Jul 17 2014
The membership of the Coalition for American Solar Manufacturing (CASM) – a broad consortium of U.S. solar-industry employers that supports domestic manufacturing, sustainable production and fair competition and trade – has grown to more than 250 employers of nearly 25,000 American workers, according to SolarWorld, the coalition’s leader.
This membership spans all industry phases, including manufacturing, but about three-quarters of members are downstream firms, such as solar installers, distributors and integrators, according to SolarWorld. In fact, CASM includes more than two times as many such businesses as the entire membership of an opposing coalition, which, according to SolarWorld, erroneously claims to represent them.
CASM members have publicly identified themselves and their reasons for their support for CASM on the members section of its website.
Van Meter Inc., an 86-year-old electrical and mechanical distributorship and employee of 400 Americans based in Cedar Rapids, Iowa, recently registered its support, taking its lead from the heavily agricultural market that it serves, according to Karmen Wilhelm, director of energy services and solutions. Practical-minded farmers are stewards of the land, air and water they use to grow food, Wilhelm said, and they embrace the sound logic of local and domestic supply and production for local consumption, especially those provided according to high U.S. standards.

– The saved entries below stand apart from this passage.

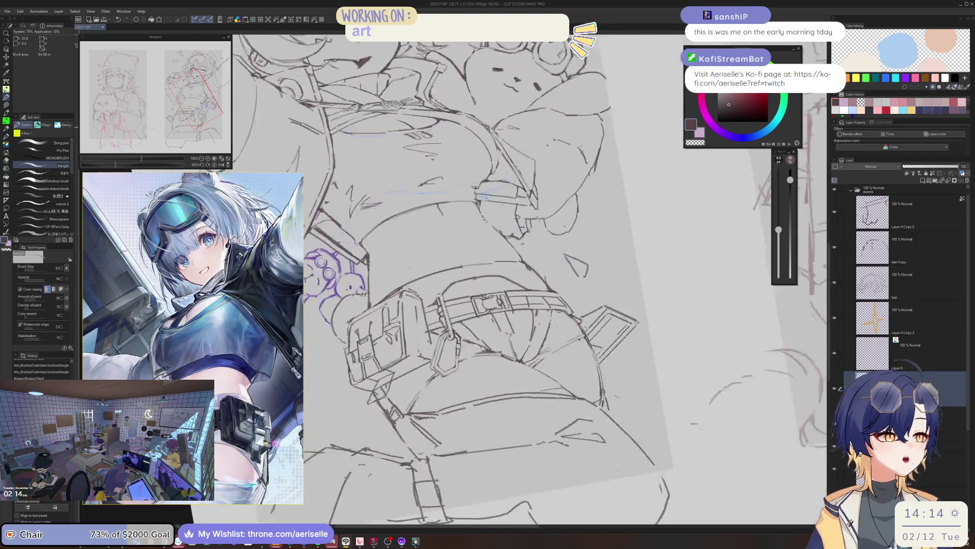
{"action": "key", "text": "ctrl+plus"}
{"action": "key", "text": "ctrl+plus"}
{"action": "key", "text": "e"}
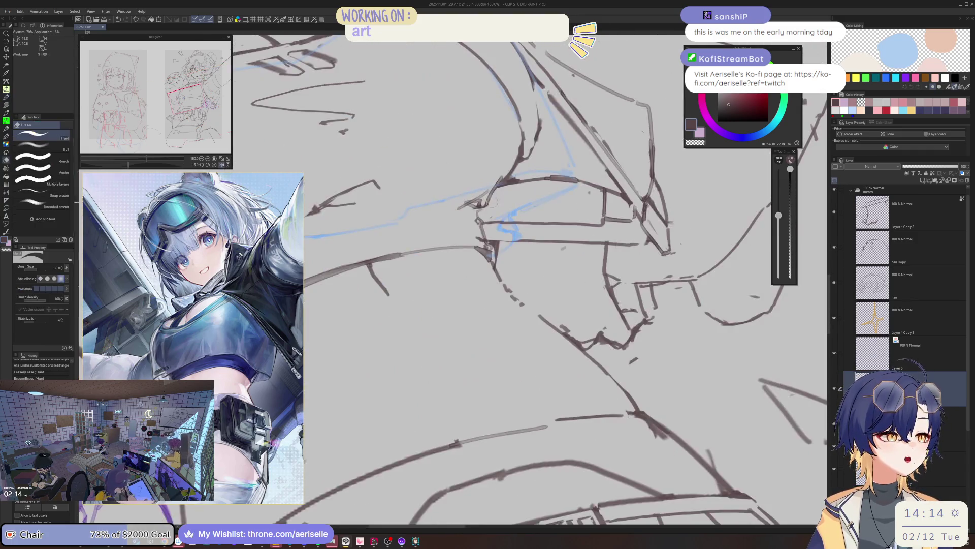
{"action": "key", "text": "p"}
{"action": "mouse_move", "coordinate": [500, 185]}
{"action": "left_mouse_down"}
{"action": "mouse_move", "coordinate": [476, 206]}
{"action": "mouse_move", "coordinate": [477, 220]}
{"action": "mouse_move", "coordinate": [455, 212]}
{"action": "mouse_move", "coordinate": [428, 222]}
{"action": "mouse_move", "coordinate": [465, 218]}
{"action": "left_mouse_up"}
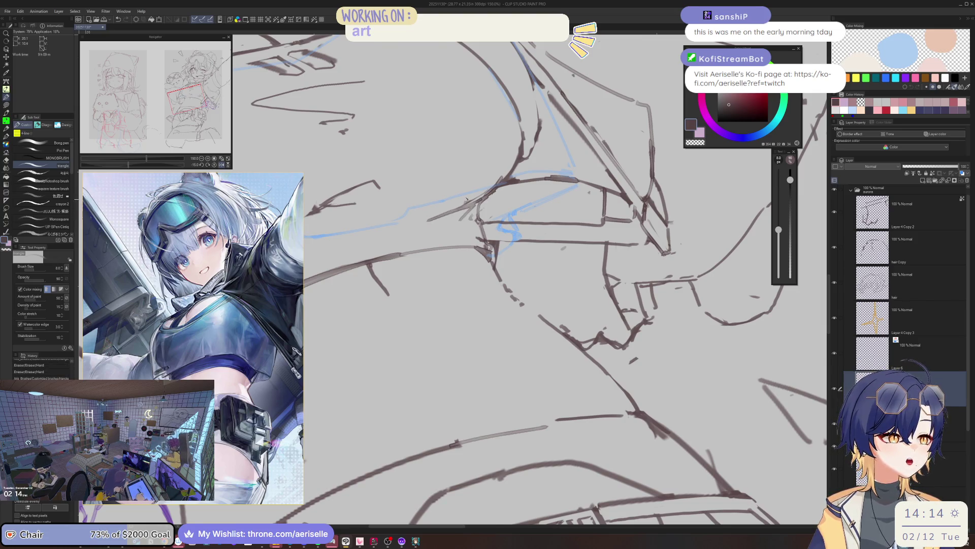
Step: Move down the torso and ink a new stroke along the waist edge
{"action": "scroll", "coordinate": [538, 228], "scroll_direction": "down", "scroll_amount": 3}
{"action": "left_click_drag", "start_coordinate": [538, 228], "coordinate": [528, 284]}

“Solar is one of the fastest-growing industries in the United States,” Wilhelm says. “As electric rates continue to climb and environmental concerns mount, some predict solar will someday be the single largest source of electricity generation in our country. Faced with this prospective scenario, it makes perfect economic sense to support domestic manufacturing of solar panels as well as international trade policies that promote fair and healthy competition.”
While some CASM members employ thousands of Americans, many members are long-time medium-size installation businesses or even small installers, such as Sawmill Solar Electric, based in Kern County in Central California.
“We believe that it’s important for our country and our customers to know that they’re getting a quality product, and we’ve found domestically produced product outlasts foreign product,” co-owner Margaret Redman said. “It’s also important for our customers to know that they can count on a manufacturer to stand by its product by actually producing in the U.S. market.”
CASM has supported SolarWorld’s campaign to restore fair competition within the U.S. solar market since the company filed anti-subsidy and anti-dumping petitions against the state-controlled Chinese solar industry in late 2011. In December 2012, the U.S. government imposed duties averaging 31 percent on Chinese solar imports.
Chinese solar producers circumvented those duties through a loophole in the trade-remedy order, enabling them to avoid tariffs by outsourcing solar cell production, particularly to Taiwan, according to SolarWorld. To close the loophole, SolarWorld filed new trade cases against China and Taiwan on Dec. 31. In a preliminary anti-dumping determination on June 4, Commerce imposed preliminary subsidy duties against China averaging 27 percent. The agency is expected to announce its preliminary determination on anti-dumping duties on July 25.
With its trade cases, SolarWorld, the largest U.S. solar manufacturer for nearly 40 years, represents the domestic solar manufacturing industry, which invented and pioneered manufacturing of the mainstay crystalline silicon technology.